### Study text
= Beginning of Section =

Charles W. N. Thompson’s curriculum vitae is one you might expect from a respected engineer/attorney/consultant whose career spans nearly seven decades. The 28-page resume documents a diverse education – law degree from Harvard, MBA from Ohio State, and PhD from Northwestern – and a varied career, from Air Force engineer to business consultant to a 40-plus-year professorship in McCormick’s Department of Industrial Engineering and Management Sciences.

Then there’s Thompson’s “Vernacular Version of Vita,” a one-page summary he wrote to highlight his less highfalutin accomplishments.

“Got kicked out of kindergarten,” the list begins.

Thompson takes great pride in relaying the rabble-rousing tales of his youth – and the rabble-rousing tales of his adulthood. He says he was wrongfully kicked out of college in the early ‘40s for lighting a fire in a dorm room; school officials let him back in when his classmates signed a petition on his behalf. (He maintains that he didn’t start the fire, though he admits to several other indiscretions in his early adulthood.) After serving in World War II he attended graduate school, where, he says, he “majored in gin rummy, bridge, and poker.” His professional life sounds equally intriguing: he worked as a spy and as a criminal attorney before starting an illustrious career in engineering.

= End of Section =

### Data section
= Beginning of Section =

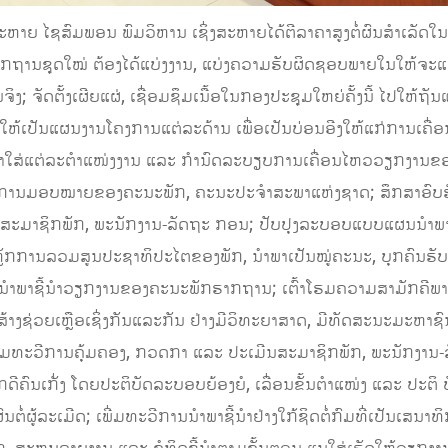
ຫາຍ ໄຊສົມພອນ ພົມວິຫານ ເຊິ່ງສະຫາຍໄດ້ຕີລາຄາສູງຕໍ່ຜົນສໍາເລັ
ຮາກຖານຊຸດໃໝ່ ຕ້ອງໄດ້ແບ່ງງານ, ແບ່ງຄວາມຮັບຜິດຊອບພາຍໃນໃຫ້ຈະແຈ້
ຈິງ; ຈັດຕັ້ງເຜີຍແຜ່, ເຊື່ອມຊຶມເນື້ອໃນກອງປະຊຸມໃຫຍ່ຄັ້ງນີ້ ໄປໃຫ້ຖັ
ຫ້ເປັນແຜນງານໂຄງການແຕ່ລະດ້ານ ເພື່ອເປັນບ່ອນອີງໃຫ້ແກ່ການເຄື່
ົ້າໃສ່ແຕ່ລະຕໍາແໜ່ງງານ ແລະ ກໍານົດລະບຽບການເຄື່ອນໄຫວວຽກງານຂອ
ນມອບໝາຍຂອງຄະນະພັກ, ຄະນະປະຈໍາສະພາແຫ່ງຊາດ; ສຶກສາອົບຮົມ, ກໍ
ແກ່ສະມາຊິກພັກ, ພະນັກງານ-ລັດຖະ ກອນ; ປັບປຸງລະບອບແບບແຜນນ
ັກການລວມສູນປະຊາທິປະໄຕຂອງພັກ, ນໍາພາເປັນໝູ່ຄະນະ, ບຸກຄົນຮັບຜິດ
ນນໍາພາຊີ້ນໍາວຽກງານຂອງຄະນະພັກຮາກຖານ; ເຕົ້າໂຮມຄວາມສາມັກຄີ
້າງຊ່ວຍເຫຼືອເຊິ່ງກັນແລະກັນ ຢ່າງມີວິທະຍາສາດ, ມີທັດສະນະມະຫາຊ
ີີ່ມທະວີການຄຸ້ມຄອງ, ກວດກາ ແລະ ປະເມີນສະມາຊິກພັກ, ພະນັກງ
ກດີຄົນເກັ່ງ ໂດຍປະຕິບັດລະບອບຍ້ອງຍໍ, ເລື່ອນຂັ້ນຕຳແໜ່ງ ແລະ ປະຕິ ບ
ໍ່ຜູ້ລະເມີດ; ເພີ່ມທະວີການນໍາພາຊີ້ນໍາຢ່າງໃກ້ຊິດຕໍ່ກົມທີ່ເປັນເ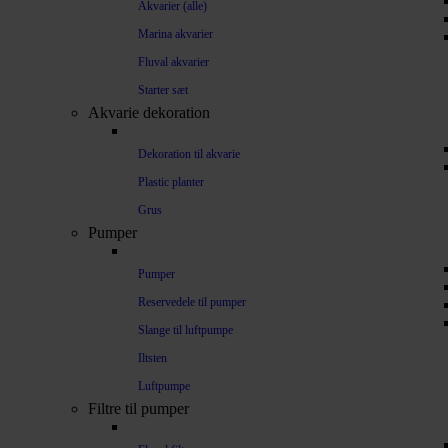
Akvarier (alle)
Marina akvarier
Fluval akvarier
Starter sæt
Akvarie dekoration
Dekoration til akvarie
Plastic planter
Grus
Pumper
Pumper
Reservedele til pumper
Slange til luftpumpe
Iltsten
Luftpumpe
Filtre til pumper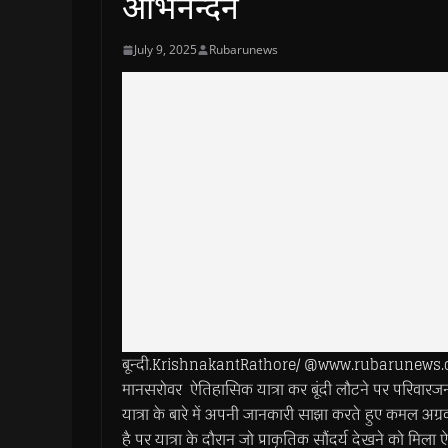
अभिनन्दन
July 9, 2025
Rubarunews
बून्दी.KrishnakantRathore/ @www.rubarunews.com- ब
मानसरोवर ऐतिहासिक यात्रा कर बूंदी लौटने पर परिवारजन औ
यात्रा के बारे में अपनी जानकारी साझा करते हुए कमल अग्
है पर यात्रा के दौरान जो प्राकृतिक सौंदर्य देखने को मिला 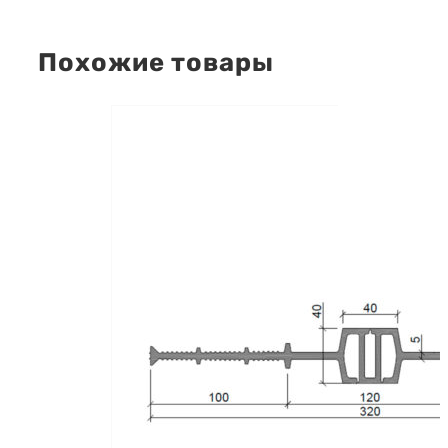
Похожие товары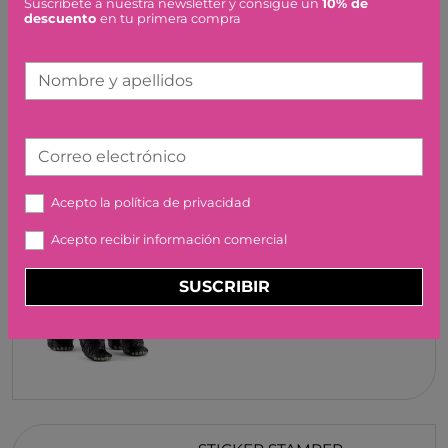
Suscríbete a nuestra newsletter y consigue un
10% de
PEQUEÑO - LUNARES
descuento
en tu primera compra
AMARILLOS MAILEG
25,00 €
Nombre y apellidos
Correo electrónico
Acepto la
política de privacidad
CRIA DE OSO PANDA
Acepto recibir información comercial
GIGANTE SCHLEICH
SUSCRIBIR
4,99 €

= End of Section =

### Prompt 1
In the Thompson profile, what got Thompson back into college after he was kicked out? Answer in one to three sentences.
### Prompt 2
Copy the Thompson profile word for word, from "Charles W. N." up to and including "the list begins.".
### Prompt 3
Answer these questions about the Thompson profile:
(a) How many pages long is Thompson's resume?
(b) What are the first words on his "Vernacular Version of Vita" list?
(c) What does he say he majored in at graduate school?

### Your solution 1
He was let back in because his classmates signed a petition on his behalf. He had been kicked out in the early '40s for lighting a fire in a dorm room, which he says he didn't do.

### Your solution 2
Charles W. N. Thompson’s curriculum vitae is one you might expect from a respected engineer/attorney/consultant whose career spans nearly seven decades. The 28-page resume documents a diverse education – law degree from Harvard, MBA from Ohio State, and PhD from Northwestern – and a varied career, from Air Force engineer to business consultant to a 40-plus-year professorship in McCormick’s Department of Industrial Engineering and Management Sciences.

Then there’s Thompson’s “Vernacular Version of Vita,” a one-page summary he wrote to highlight his less highfalutin accomplishments.

“Got kicked out of kindergarten,” the list begins.

### Your solution 3
(a) 28 pages.
(b) "Got kicked out of kindergarten."
(c) Gin rummy, bridge, and poker.